▶ **Problem statement**
Of all the lines below, output only those starting at the one with "Somos expertos en farmacia y parafarmacia." and ending at the one with "Piškotki, brez katerih", both ends included, exactly as written.

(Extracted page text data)
* * * * *

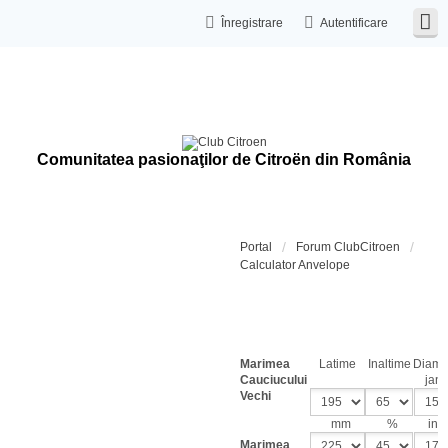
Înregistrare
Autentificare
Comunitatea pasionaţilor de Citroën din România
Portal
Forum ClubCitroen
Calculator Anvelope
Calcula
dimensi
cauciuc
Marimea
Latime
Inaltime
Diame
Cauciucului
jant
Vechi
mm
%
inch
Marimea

* * * * *

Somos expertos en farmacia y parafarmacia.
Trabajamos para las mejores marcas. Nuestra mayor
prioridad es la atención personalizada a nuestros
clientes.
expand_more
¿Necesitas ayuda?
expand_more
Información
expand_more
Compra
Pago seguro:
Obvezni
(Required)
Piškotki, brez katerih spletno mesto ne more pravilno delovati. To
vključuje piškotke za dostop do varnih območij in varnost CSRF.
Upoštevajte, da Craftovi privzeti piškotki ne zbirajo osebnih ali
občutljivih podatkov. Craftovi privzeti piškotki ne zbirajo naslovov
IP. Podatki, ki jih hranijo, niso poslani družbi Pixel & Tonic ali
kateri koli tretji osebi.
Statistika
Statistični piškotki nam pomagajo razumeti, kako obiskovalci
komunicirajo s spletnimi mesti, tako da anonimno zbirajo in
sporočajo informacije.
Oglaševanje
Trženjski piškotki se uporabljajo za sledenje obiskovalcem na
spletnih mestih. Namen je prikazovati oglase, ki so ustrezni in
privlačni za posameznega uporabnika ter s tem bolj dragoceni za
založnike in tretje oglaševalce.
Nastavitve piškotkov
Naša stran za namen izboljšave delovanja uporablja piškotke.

* * * * *

▶ **Task result**
Somos expertos en farmacia y parafarmacia.
Trabajamos para las mejores marcas. Nuestra mayor
prioridad es la atención personalizada a nuestros
clientes.
expand_more
¿Necesitas ayuda?
expand_more
Información
expand_more
Compra
Pago seguro:
Obvezni
(Required)
Piškotki, brez katerih spletno mesto ne more pravilno delovati. To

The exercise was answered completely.